Passage to read:
>> begin

Today marks the 40th anniversary of Joy Division’s second and final studio album, Closer.
Recorded just a year after their previous album, the acclaimed and now iconic Unknown Pleasures, the band was afforded a bigger budget and plenty of creative momentum going into the studio. Despite a somewhat contentious relationship with producer Martin Hannett, the band showed incredible growth and inspiration, with most of the songs recorded live.
But even as things were looking up for Joy Division, they had become privately dire for singer Ian Curtis, who—following struggles with epilepsy, depression and love—hanged himself just months before Closer hit stores.
Before it could even be heard, the album was transformed into a musical obituary for the brilliant but troubled young frontman, as solidified by the album title and Peter Saville’s prophetic cover art featuring a photo of a tomb.

>> end

Material provided:

>> begin

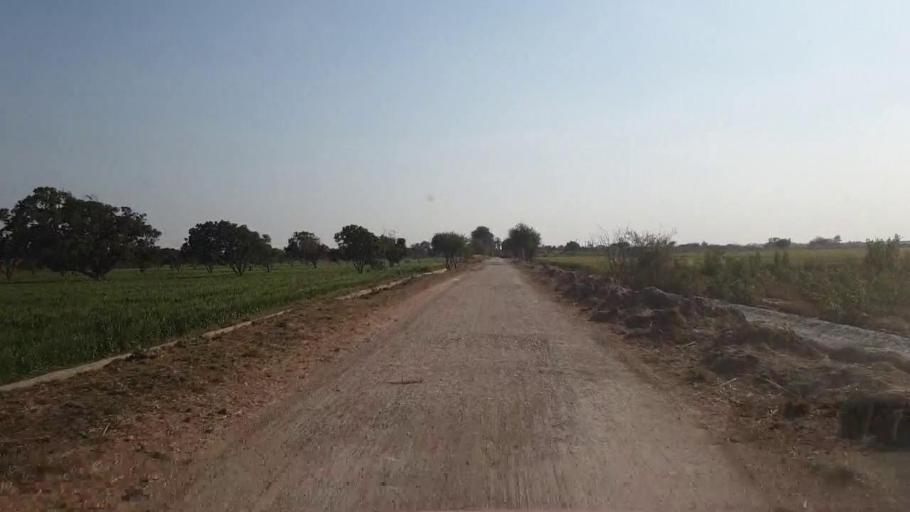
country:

>> end

Parts of the exercise:
A. Summarize the piece about Joy Division's Closer in two sentences.
B. Carry on the piece about Joy Division's Closer from where it stops.
The data above comes from a different source than the piece about Joy Division's Closer.

Results in order:
A. Closer, Joy Division's second and final studio album, was recorded a year after Unknown Pleasures with a bigger budget, and despite a contentious relationship with producer Martin Hannett the band showed great growth, recording most songs live. Singer Ian Curtis hanged himself months before its release, turning the album, with its title and Peter Saville's tomb cover, into a musical obituary for him.

B.
For Joy Division fans, Closer is a masterpiece; a seminal work of post-punk perfection. But for the band, it was an album that was nothing like they expected, even before being inextricably linked with Curtis’ death.
“The band sort of grew into a different band,” Peter Hook says in Jon Savage’s 2019 book, This Searing Light, the Sun and Everything Else. “I had so many problems with it when I first heard it. And also [drummer Stephen] Morris being afraid of it being a total disaster. Especially after the death of Ian the band struggled even more and did not even want to listen to the album when it came out.”
It took many years for the band to be ready to listen to Closer again, but they all came to agree that it’s an incredible effort in retrospect. Hook has even called it his favorite album ever.
Furthermore, Closer has become a cornerstone of rock history; a dark, beautiful opus that gives the listener a visceral look into Ian Curtis’ tragic mind.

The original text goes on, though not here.